Cedric's gaze fixed on it. For a long moment he said nothing, the firelight flickering across his face. His eyes narrowed — not in anger, but something rarer.
Disbelief.
"Who else knows of this?" His voice cut like steel.
"I don't know. Kazuo and his teammate for sure. But maybe Setsuna too."
She pressed, her words cutting through the fire's crackle. "What is it, Father? Do you know what this means?"
"No. It is nothing," Cedric lied.
In an instand he tore the page from the tome in one smooth motion. Elyria flinched at the sharp rip. Then, before she could move, he cast it into the hearth. Flames seized it greedily, curling the ink, blackening the serpent's coils until the image shriveled into ash.
"Why?" Elyria's composure cracked. "Why burn it? This could mean something—"
"Because it has nothing to do with Kazuo's eyes," Cedric snapped, his voice heavy. He laid the torn tome flat on the table with deliberate finality and stepped toward her, firelight carving the edge of his jaw. "And if people find out, it would destabilize the kingdom. Divide them further. Order is fragile enough without feeding it ghosts and riddles."
The silence thickened.
Cedric's tone dropped lower, deliberate. "I agreed to your help because you had a point. Because you said you wanted to help, since this concerned the future of our kingdom. Since we were in the same boat."

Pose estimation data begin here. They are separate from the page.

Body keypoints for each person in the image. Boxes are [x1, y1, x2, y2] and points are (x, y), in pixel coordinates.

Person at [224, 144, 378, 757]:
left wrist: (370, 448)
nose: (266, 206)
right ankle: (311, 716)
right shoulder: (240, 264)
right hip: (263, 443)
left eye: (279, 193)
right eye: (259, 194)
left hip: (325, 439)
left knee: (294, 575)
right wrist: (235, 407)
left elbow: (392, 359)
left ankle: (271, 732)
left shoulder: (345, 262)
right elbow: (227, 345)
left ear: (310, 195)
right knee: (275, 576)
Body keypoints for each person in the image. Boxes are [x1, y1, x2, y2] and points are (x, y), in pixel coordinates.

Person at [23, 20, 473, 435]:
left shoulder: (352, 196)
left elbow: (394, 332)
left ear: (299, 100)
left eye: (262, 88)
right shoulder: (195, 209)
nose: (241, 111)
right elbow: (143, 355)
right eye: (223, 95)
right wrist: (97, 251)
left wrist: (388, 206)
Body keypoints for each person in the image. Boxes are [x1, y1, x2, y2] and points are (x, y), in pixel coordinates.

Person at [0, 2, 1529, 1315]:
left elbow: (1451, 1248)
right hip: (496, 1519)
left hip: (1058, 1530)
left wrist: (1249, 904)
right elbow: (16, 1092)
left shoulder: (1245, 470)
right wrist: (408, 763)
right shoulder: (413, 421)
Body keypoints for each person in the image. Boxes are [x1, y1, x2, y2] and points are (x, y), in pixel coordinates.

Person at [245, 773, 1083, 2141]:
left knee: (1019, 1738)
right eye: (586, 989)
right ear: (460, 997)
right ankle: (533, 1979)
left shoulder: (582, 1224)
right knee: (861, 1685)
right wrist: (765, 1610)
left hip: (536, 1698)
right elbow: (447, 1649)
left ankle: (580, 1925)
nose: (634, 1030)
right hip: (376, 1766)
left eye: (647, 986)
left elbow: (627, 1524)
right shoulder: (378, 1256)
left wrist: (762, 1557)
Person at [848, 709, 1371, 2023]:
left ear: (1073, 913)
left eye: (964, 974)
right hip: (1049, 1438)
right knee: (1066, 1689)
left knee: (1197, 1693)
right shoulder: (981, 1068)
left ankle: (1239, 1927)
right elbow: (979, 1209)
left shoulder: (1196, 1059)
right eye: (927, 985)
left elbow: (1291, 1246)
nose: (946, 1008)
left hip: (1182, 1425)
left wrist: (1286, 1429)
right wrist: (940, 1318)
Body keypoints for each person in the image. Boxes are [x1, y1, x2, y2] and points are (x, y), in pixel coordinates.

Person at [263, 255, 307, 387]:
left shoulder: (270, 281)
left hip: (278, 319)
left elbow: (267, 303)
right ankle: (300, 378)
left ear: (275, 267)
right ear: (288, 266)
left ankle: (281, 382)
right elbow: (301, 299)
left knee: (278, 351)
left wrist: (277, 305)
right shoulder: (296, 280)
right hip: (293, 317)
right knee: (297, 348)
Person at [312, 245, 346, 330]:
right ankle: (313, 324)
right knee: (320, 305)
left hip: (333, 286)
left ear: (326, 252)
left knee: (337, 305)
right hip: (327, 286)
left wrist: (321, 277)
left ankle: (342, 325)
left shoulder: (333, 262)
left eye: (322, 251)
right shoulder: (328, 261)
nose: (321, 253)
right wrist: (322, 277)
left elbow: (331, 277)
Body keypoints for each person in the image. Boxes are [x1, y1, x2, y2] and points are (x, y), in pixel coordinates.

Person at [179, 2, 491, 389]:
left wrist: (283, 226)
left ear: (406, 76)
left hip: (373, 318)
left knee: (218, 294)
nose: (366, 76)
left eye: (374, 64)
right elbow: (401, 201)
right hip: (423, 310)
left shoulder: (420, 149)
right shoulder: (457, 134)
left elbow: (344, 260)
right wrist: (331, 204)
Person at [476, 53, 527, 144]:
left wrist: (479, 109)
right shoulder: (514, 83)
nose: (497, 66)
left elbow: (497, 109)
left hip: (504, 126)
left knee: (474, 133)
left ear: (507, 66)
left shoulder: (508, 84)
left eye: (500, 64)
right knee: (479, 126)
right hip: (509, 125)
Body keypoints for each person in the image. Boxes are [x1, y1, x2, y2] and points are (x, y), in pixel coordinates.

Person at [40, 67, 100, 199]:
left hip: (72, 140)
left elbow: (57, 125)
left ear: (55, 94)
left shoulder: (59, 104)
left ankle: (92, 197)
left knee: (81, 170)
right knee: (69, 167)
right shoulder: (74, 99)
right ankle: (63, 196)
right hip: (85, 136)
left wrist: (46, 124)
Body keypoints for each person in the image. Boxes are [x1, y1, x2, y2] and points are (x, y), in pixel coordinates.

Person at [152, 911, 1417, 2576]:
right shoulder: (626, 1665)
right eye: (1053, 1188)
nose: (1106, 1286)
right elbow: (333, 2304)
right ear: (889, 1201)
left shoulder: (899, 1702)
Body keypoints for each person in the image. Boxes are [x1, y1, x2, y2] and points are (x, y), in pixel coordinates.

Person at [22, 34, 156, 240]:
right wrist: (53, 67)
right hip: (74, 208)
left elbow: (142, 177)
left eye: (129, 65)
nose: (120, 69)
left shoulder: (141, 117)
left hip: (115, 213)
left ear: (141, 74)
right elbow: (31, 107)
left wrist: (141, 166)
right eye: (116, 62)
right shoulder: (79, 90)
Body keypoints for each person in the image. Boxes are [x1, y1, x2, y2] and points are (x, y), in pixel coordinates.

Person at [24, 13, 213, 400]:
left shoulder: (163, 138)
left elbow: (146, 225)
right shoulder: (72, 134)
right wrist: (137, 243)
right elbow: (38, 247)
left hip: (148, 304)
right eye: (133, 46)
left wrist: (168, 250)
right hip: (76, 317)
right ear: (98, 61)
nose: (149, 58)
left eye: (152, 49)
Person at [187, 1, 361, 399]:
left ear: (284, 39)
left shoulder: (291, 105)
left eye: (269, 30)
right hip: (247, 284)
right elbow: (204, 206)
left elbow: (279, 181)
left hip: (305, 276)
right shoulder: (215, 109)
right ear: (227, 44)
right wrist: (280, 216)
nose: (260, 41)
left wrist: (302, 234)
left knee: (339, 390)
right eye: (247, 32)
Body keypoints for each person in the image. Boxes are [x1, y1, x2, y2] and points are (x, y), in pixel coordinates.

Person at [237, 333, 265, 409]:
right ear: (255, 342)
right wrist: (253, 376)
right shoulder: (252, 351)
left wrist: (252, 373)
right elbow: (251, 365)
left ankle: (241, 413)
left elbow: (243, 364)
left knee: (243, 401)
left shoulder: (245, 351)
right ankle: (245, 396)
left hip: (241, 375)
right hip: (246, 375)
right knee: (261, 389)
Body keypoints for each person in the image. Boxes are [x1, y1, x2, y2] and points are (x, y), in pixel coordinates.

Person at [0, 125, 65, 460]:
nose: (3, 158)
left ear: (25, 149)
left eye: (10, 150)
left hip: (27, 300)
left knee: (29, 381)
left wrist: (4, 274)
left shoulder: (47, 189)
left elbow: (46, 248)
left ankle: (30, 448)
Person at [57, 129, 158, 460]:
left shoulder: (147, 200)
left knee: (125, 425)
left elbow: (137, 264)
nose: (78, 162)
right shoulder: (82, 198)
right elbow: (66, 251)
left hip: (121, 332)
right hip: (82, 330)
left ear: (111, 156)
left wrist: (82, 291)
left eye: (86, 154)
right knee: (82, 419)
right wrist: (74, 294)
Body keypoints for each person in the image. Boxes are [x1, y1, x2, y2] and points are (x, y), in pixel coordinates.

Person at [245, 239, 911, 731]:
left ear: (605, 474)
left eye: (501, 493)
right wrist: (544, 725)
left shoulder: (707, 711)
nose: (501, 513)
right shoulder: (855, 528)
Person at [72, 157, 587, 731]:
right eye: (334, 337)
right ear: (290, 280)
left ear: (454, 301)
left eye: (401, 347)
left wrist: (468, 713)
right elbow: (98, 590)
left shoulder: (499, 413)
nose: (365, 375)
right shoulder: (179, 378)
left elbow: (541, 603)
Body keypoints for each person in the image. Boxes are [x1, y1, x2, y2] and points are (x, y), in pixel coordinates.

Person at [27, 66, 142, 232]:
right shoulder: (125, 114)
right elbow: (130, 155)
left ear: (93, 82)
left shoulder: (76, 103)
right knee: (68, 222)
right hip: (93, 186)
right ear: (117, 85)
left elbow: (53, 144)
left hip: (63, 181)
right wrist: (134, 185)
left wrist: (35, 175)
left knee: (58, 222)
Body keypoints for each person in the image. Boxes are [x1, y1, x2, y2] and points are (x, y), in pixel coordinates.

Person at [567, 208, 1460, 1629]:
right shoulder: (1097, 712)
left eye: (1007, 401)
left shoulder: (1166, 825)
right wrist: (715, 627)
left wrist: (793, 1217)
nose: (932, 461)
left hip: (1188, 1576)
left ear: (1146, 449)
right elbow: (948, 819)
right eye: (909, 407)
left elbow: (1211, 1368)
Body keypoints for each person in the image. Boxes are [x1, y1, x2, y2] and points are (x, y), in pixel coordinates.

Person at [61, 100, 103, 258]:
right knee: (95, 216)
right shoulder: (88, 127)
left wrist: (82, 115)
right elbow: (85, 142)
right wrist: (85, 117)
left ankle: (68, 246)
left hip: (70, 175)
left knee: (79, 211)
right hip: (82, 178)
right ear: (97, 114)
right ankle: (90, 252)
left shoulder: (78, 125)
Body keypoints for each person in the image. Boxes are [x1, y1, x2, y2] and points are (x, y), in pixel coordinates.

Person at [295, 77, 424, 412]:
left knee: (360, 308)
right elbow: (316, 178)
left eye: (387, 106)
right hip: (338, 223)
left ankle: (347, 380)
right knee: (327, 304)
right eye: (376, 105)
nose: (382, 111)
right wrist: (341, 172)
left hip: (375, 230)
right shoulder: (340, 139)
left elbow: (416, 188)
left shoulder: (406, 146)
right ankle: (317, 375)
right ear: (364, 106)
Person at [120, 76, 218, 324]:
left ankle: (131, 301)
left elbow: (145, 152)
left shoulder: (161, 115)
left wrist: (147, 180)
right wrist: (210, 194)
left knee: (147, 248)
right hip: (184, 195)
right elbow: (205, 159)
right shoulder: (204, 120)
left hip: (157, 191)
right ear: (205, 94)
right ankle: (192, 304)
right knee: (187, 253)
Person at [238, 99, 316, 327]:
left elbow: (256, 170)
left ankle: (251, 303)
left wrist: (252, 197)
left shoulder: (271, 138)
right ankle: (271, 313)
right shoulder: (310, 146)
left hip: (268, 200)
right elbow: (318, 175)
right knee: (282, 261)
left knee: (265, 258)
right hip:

His eyes locked on hers, unflinching. "But this — this lust for knowledge, this hunger… it is more dangerous than my own obsession with him. Either you agree to my terms and focus only on his eyes… or you will never see him again. Get your hunger for this mystery under control. Do you understand?"
Elyria's jaw tightened. Then she snapped back, her voice sharper than she intended. "The more you push me away, the more I want to know. You're right, Father. I do want to know who he is — not just for the kingdom. For myself. And after what you did tonight, I believe even more that there's something deeper… something you don't want me to see."
A faint tremor passed through Cedric's wings, firelight catching the edges.
Elyria steadied herself. "I know about that image now, and if you want me to keep silent, then let me search in my own way. You can cage your curiosity behind law and order if you wish… but I won't."
Cedric's voice was ice. "Are you threatening your own father?"
The fire popped, throwing sparks. For a fleeting instant, both realized what neither would admit aloud: the boy they investigated was already dividing them.
Elyria lowered her gaze, voice soft but edged. "…I'm sorry, Father. I do love you. But you taught me that without knowledge we are blind — and that's why I can't understand your behavior at all."
She turned, her words quieter but cutting deeper. "And Mother… she would have agreed with me."
The door closed softly behind her.
Cedric stood alone. For a long moment he didn't move. Then he let a heavy breath escape, shoulders tightening as though bearing a weight too great.
"…Fiora."
His eyes stayed on the fire. "What would you have done in my place? Perhaps you'd let her go her own way…"
The flames hissed as another log split. His voice hardened. "But I cannot allow her to get hurt under my watch."
A forest flickered in memory. Fiora's laughter between the trees as Elyria, still a child, ran ahead with a crown of wildflowers. Fiora's voice, certain as sunlight:
"You have to let her explore, Cedric. She'll only grow if she finds her own way."
The vision faded.
"Perhaps," he murmured. "But the world is not as gentle as you were."
The fire roared, devouring what remained of the serpent's ash.